I was quickly exposed to different types of aerobic and anaerobic fermentation and got to work on different processes with different microbes for making all types of different products. I got to build my own team and manage complex projects, which led me to then pursue a degree in project management as well. I loved it there and I loved the people I worked with and the work I did, and won several achievement awards.
"Sometimes a great idea for a great product doesn’t make it because the process just isn’t economically scalable, and I recommend that these considerations inform decisions on resource allocation. "
Max: What happened that led you to leave ABPDU and join Culture?
Fre: When Will first reached out to me, I wasn’t interested in leaving my stable government job that I loved, where I had won awards for performance, to take a huge risk in joining a startup. But after he told me about his vision for automating fermentation processes, I couldn’t get it out of my head.

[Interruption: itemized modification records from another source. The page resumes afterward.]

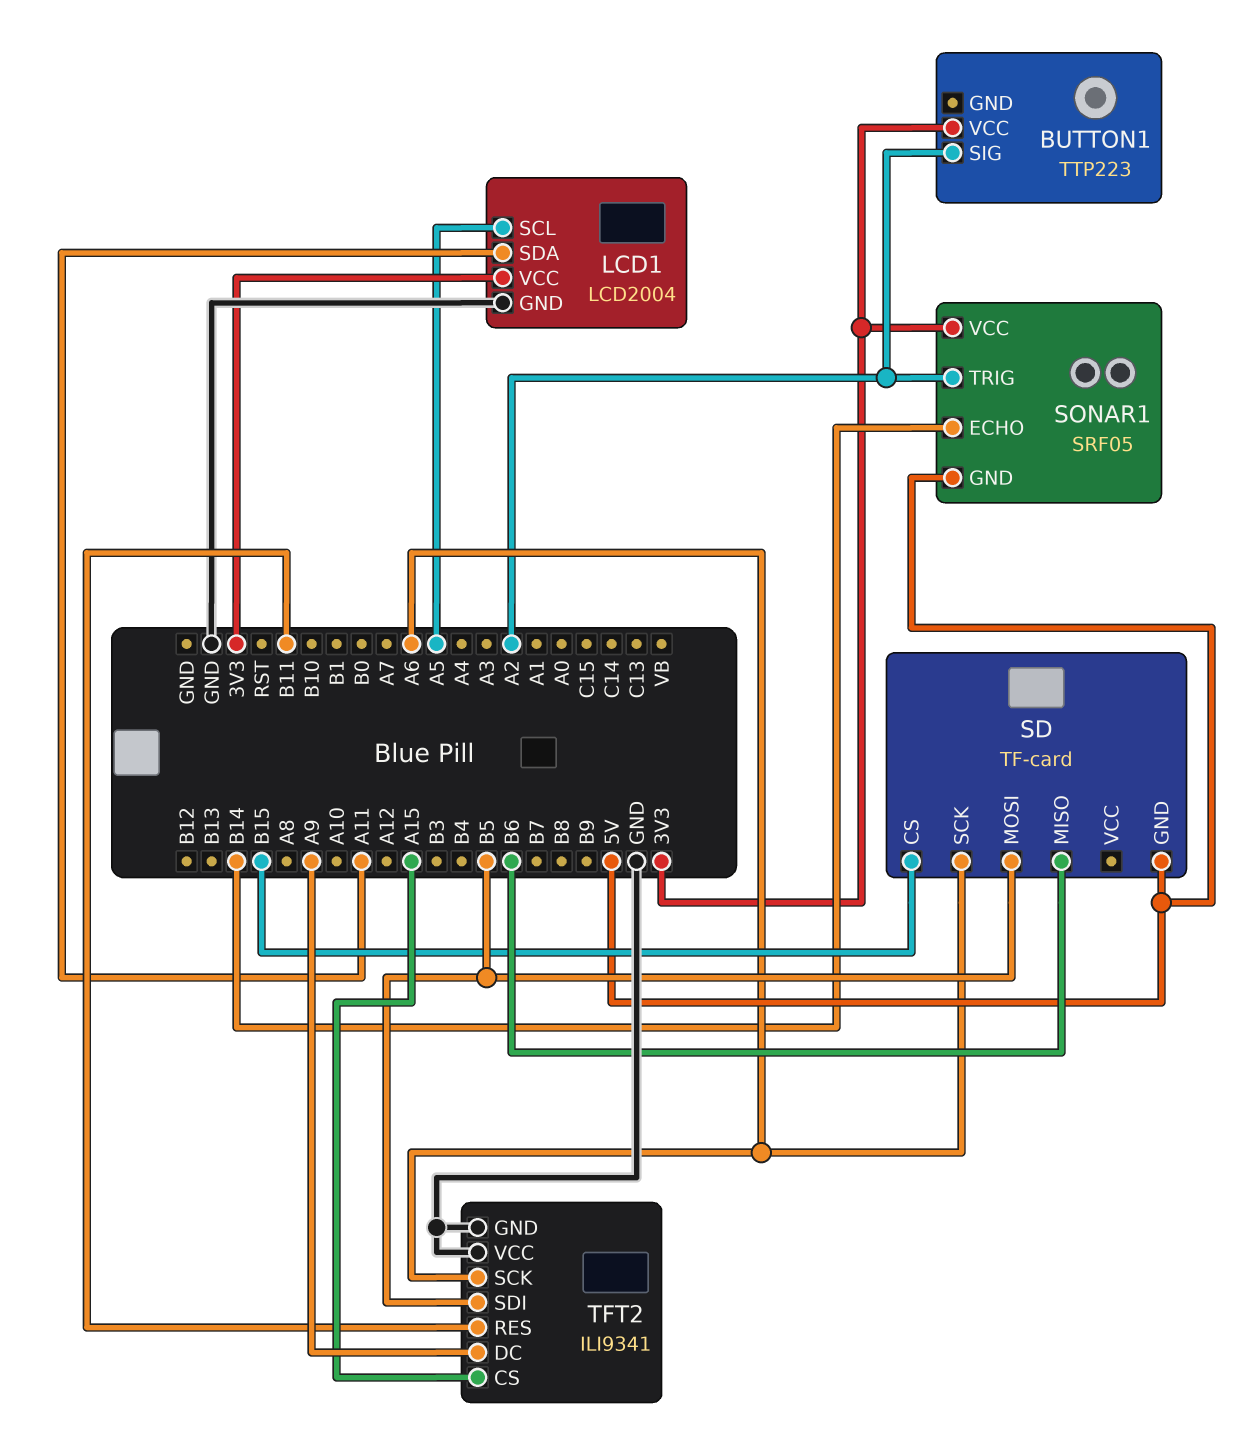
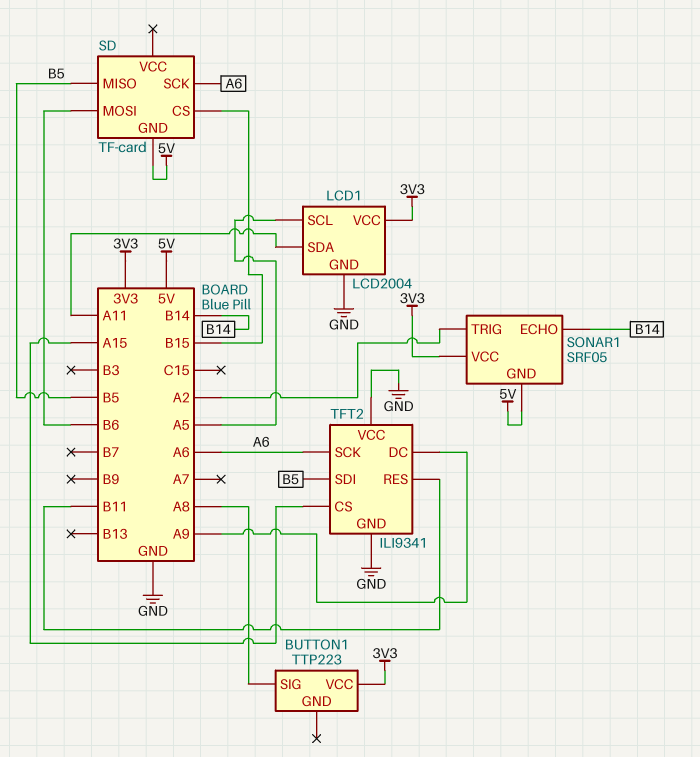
BUTTON1 pin SIG: A2 -> A8
SD pin MISO: B6 -> B5
SD pin MOSI: B5 -> B6

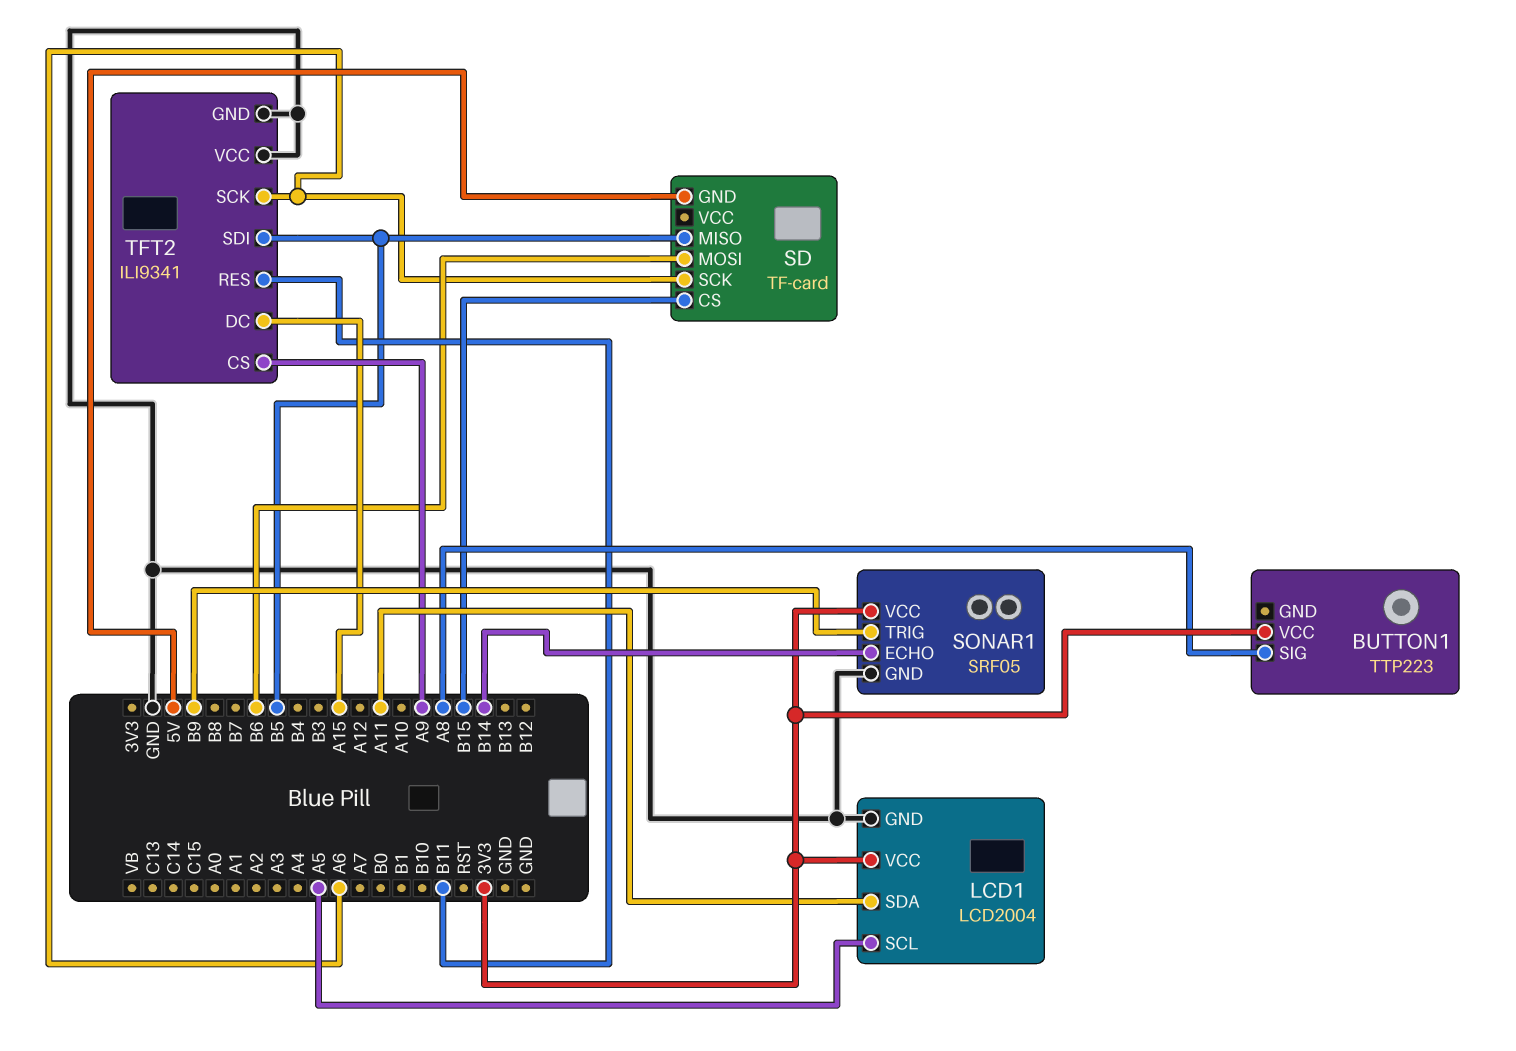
SONAR1 pin GND: 5V -> GND
SONAR1 pin TRIG: A2 -> B9
TFT2 pin CS: A15 -> A9
TFT2 pin DC: A9 -> A15

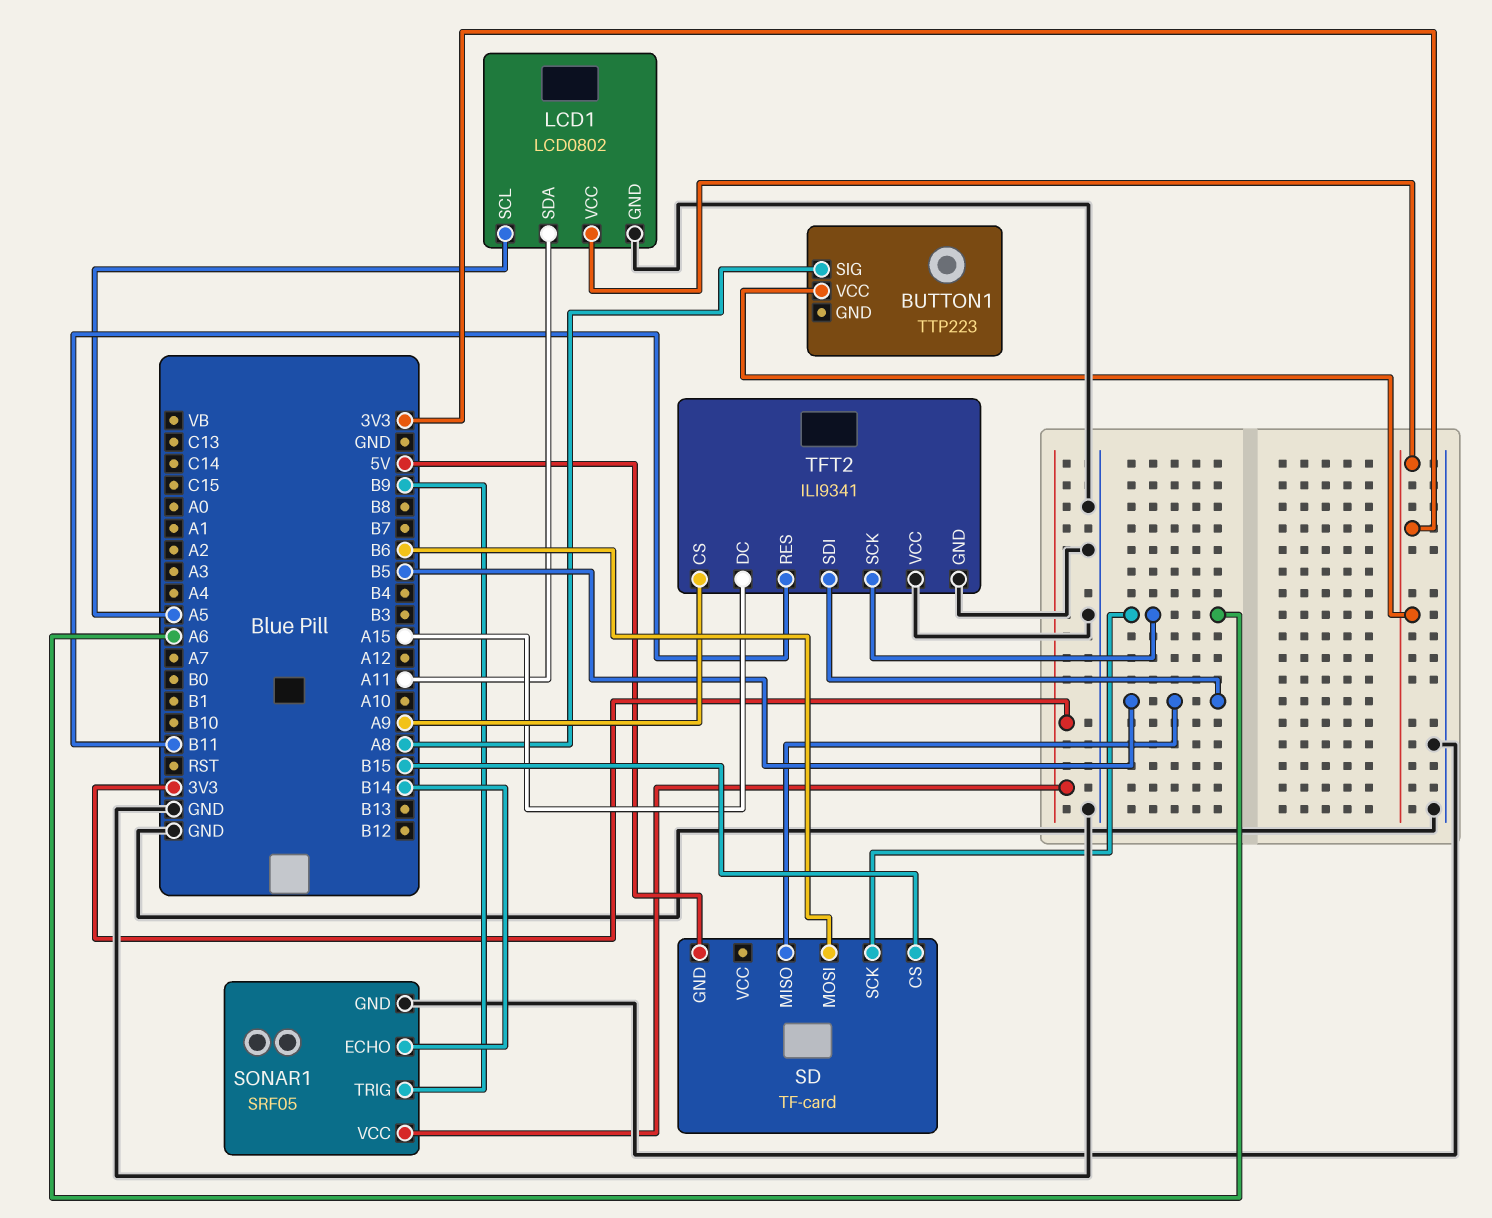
LCD1: LCD2004 -> LCD0802

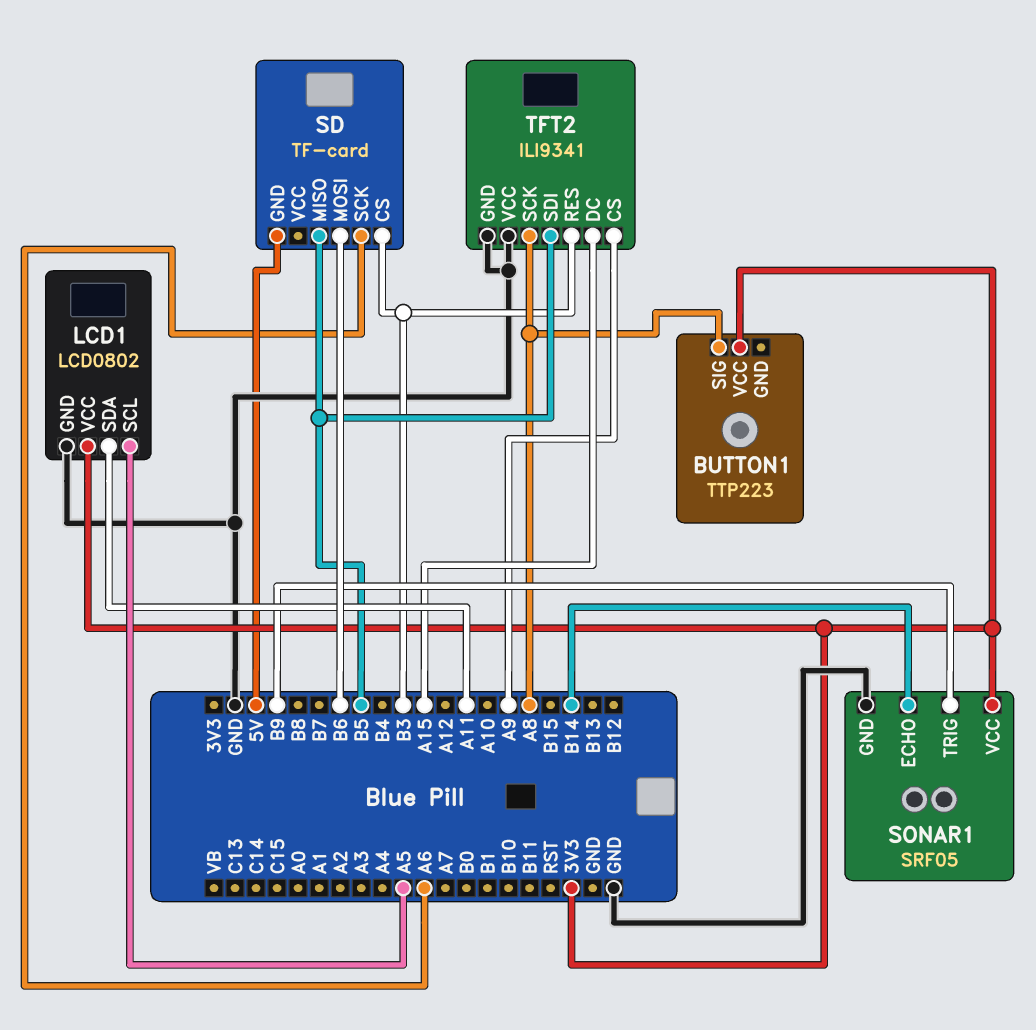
SD pin CS: B15 -> B3
TFT2 pin RES: B11 -> B3
TFT2 pin SCK: A6 -> A8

I realized how often I had to monitor fermentation experiments. When I was cooking at home I would constantly be refreshing my laptop to check on the lab. There were so many times when I had to drive back to the lab in Berkeley from my home in Sunnyvale to check samples. One night I woke up in the middle of the night and said to my husband “there is something wrong in the lab,” and he told me to go back to sleep, but I went in on my intuition and found that there was an issue where tubing had cracked. I was so invested in satisfying my customers by getting their processes right, but it just required so much manual energy. I knew that there had to be a better way, and that the future of fermentation would be in automation.
When I told Will I was interested in coming to see their lab, I couldn’t believe what I found. There was like one tiny almost-bioreactor and their fermentation processes needed serious help. But I believed in their mission and that the future of fermentation would be in automation, and knew that my background and experience could help make that possible. I even turned down a full scholarship to a machine learning program at UC Berkeley, because I wanted to help make their vision a reality. So I joined Culture, and I’m so happy that I did.
Max: You’ve helped a lot of companies develop their fermentation processes. What advice would you share for companies looking to get into this space?
Fre: I strongly recommend that people run fermentation experiments in duplicate or triplicate. Often companies will limit to only doing one version of a process to save time or money. But it can be very hard to tell from just one bioreactor and the additional data often saves you even more time and money in the long run.
I also suggest that companies do a mass balance on every fermentation to really understand their process. You need to take an accounting of everything that comes in and that comes out so you can know what can be improved.
Finally, I highly encourage companies to always be studying and considering the scalability of their process. Sometimes a great idea for a great product doesn’t make it because the process just isn’t economically scalable, and I recommend that these considerations inform decisions on resource allocation.
Max: Thanks so much for taking the time to share your story, Fre. Before we wrap-up, can you tell me a little bit about what you do when you’re not in the lab?
Fre: I love to play with my kids, and I really like going bowling. I’m not that great at it but it’s a lot of fun. I also really like pinball and table tennis, but more watching my kids play.